## Document section
————————

Everett M. Rogers (March 6, 1931 – October 21, 2004) was a communication scholar, sociologist, writer, and teacher. He is best known for originating the ''diffusion of innovations'' theory and for introducing the term ''early adopter''.
Rogers was born on his family's Pinehurst Farm in Carroll, Iowa, in 1931. His father loved electromechanical farm innovations,
but was highly reluctant to utilize biological–chemical innovations, so he resisted
adopting the new hybrid seed corn, even though it yielded 25% more crop and
was resistant to drought. During the Iowa drought of 1936, while the hybrid seed
corn stood tall on the neighbor’s farm, the crop on the Rogers’ farm wilted. Rogers’ father was finally convinced.
Rogers had no plans to attend university until a school teacher drove him and some classmates to Ames to visit Iowa State University. Rogers decided to pursue a degree in agriculture there. He then served in the Korean War for two years. He returned to Iowa State University to earn a Ph.D. in sociology and statistics in 1957.
==Diffusion of innovations==

When the first edition (1962) of Diffusion of Innovations was published, Rogers was an assistant professor of rural sociology at Ohio State University. He was only 30 years old but was becoming a world-renowned academic figure. In the mid-2000s, ''The Diffusion of Innovations'' became the second-most-cited book in the social sciences. (Arvind Singhal: ''Introducing Professor Everett M. Rogers, 47th Annual Research Lecturer, University of New Mexico'') (). The fifth edition (2003, with Nancy Singer Olaguera) addresses the spread of the Internet, and how it has transformed the way human beings communicate and adopt new ideas.

————————

## Records
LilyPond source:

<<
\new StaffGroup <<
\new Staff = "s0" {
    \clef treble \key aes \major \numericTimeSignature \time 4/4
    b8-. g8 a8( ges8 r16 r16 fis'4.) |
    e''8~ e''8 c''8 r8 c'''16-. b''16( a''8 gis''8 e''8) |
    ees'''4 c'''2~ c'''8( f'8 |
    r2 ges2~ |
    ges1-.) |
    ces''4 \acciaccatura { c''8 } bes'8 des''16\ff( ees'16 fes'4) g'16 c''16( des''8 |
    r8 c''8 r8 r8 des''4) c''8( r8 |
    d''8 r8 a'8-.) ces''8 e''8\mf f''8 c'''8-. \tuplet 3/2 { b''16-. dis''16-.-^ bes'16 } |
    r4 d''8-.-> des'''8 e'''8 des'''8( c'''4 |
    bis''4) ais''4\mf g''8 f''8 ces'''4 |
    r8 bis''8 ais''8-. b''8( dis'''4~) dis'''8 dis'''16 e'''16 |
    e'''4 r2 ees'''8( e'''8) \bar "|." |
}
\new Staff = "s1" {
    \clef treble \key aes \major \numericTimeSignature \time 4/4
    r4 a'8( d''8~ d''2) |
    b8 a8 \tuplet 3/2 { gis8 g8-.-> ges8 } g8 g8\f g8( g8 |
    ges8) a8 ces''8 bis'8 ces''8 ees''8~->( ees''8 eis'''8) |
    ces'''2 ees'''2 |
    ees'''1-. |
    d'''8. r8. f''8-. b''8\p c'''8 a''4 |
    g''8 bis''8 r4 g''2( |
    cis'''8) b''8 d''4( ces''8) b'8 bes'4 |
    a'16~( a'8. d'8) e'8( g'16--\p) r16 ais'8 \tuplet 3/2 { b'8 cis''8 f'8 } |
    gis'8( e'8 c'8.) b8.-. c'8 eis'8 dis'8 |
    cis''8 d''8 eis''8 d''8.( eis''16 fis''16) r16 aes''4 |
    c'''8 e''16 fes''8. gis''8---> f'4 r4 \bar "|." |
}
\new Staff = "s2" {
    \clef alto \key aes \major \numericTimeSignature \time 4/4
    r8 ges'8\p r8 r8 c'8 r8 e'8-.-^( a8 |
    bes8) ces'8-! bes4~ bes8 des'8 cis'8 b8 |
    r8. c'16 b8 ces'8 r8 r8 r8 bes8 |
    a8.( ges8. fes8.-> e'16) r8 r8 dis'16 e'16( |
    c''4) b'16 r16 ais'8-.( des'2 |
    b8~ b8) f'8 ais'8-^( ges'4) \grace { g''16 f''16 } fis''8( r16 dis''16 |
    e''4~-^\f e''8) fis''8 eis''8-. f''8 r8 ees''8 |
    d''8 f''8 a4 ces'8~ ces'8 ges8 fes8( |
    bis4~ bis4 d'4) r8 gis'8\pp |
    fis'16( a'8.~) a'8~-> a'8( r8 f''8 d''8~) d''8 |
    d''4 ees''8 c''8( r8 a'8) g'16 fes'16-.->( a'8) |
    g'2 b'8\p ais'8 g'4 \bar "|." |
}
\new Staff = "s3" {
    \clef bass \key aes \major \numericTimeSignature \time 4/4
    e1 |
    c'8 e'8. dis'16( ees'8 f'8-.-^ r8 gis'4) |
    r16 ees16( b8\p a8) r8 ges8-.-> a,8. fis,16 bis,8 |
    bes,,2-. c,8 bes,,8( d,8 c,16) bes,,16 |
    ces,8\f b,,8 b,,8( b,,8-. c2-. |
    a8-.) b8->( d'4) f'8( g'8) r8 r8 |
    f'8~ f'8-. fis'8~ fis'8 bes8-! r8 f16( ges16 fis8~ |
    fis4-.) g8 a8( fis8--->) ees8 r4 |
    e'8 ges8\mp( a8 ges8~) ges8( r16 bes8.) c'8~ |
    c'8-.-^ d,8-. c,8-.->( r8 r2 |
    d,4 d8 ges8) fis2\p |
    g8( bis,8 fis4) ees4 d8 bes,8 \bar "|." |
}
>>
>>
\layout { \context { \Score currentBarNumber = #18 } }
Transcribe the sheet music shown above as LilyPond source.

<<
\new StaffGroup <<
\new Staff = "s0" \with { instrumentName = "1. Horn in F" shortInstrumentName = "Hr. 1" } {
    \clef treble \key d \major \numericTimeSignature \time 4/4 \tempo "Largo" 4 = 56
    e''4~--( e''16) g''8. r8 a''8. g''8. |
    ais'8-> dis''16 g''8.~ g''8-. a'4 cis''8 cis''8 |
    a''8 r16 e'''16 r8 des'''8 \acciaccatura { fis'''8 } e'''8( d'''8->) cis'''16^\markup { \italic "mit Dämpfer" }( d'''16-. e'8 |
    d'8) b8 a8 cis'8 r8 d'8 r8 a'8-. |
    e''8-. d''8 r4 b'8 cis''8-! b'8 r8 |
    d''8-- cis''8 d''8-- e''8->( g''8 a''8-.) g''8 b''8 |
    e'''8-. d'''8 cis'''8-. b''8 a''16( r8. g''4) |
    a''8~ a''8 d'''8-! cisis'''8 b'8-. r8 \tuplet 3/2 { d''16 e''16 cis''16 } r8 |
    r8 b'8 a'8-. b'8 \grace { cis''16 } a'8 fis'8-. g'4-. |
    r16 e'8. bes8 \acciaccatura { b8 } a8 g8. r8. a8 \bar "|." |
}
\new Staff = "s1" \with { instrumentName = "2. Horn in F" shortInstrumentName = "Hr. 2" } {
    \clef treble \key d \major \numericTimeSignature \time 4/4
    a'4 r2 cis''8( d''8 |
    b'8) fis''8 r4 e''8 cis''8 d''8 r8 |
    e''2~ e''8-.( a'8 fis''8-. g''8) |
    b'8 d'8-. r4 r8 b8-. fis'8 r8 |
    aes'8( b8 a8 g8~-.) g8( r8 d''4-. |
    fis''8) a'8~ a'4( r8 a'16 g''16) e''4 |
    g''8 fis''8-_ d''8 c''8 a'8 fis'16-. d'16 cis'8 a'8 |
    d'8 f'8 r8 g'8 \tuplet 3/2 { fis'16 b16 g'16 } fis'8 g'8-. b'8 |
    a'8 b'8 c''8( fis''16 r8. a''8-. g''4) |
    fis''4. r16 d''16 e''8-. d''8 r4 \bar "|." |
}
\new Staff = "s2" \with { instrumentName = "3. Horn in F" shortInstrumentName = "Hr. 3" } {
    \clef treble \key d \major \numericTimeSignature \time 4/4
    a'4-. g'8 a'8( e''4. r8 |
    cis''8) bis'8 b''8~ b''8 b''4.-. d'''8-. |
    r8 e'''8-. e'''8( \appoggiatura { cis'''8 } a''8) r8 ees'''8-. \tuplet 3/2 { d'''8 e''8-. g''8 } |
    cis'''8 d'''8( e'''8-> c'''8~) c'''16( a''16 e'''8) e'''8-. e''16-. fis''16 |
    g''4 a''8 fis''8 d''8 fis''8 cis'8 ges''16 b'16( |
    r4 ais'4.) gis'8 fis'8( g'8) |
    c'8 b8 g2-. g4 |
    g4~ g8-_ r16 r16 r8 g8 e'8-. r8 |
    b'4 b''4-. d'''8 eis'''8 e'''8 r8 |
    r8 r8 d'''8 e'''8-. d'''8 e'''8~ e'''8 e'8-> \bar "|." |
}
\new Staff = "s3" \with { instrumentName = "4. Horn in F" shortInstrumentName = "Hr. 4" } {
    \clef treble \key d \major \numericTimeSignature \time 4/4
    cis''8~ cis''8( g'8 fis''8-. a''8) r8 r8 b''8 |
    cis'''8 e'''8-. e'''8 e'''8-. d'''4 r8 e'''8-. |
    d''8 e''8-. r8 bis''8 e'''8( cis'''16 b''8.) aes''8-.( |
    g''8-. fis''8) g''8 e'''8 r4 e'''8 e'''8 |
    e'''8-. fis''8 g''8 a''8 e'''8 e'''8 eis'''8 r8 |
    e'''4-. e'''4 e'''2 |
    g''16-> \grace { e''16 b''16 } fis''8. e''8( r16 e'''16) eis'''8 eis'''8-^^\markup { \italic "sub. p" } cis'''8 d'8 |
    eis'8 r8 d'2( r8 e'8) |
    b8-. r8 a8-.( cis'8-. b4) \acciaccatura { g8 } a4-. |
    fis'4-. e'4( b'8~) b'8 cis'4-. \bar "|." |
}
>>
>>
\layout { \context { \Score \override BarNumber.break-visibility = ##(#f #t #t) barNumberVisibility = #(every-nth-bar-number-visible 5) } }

————————

In the passage on Everett M. Rogers, rewrite the part that begins at the words "When the first" and stops after "adopt new ideas.", swapping "assistant professor" for "associate professor".

## Exercise response
When the first edition (1962) of Diffusion of Innovations was published, Rogers was an associate professor of rural sociology at Ohio State University. He was only 30 years old but was becoming a world-renowned academic figure. In the mid-2000s, ''The Diffusion of Innovations'' became the second-most-cited book in the social sciences. (Arvind Singhal: ''Introducing Professor Everett M. Rogers, 47th Annual Research Lecturer, University of New Mexico'') (). The fifth edition (2003, with Nancy Singer Olaguera) addresses the spread of the Internet, and how it has transformed the way human beings communicate and adopt new ideas.